Data entries
=== Section Start ===

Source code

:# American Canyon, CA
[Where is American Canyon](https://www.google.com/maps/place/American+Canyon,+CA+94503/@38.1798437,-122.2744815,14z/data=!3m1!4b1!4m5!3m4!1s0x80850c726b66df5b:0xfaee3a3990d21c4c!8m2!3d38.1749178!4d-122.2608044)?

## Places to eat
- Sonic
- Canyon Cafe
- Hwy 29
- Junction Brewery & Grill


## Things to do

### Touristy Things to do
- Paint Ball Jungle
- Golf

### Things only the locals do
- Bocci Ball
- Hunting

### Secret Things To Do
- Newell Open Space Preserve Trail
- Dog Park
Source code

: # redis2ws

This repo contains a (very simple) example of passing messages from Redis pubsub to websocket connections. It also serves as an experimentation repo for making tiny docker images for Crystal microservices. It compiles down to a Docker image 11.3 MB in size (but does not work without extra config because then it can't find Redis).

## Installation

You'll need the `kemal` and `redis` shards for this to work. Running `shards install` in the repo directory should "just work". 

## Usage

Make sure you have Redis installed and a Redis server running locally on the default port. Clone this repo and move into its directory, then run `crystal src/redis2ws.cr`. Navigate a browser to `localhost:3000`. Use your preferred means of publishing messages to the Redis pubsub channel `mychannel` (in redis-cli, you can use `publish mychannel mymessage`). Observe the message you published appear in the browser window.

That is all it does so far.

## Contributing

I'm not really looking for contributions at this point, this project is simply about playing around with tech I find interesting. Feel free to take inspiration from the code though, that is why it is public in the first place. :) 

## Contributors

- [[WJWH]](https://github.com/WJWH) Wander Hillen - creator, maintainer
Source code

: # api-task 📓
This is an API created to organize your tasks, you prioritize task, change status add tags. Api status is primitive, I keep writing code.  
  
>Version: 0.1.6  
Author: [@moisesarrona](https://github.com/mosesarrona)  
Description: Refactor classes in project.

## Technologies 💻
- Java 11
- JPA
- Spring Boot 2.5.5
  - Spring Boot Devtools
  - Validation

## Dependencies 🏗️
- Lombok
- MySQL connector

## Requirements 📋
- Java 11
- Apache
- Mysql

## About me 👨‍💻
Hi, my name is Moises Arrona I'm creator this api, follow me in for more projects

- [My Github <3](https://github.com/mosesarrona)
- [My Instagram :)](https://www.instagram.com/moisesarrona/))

=== Section End ===

### Work to complete
Output only the lines from the one that contains "- Spring Boot Devtools" through the last line of the data above, each restated exactly.

### Exercise response
  - Spring Boot Devtools
  - Validation

## Dependencies 🏗️
- Lombok
- MySQL connector

## Requirements 📋
- Java 11
- Apache
- Mysql

## About me 👨‍💻
Hi, my name is Moises Arrona I'm creator this api, follow me in for more projects

- [My Github <3](https://github.com/mosesarrona)
- [My Instagram :)](https://www.instagram.com/moisesarrona/))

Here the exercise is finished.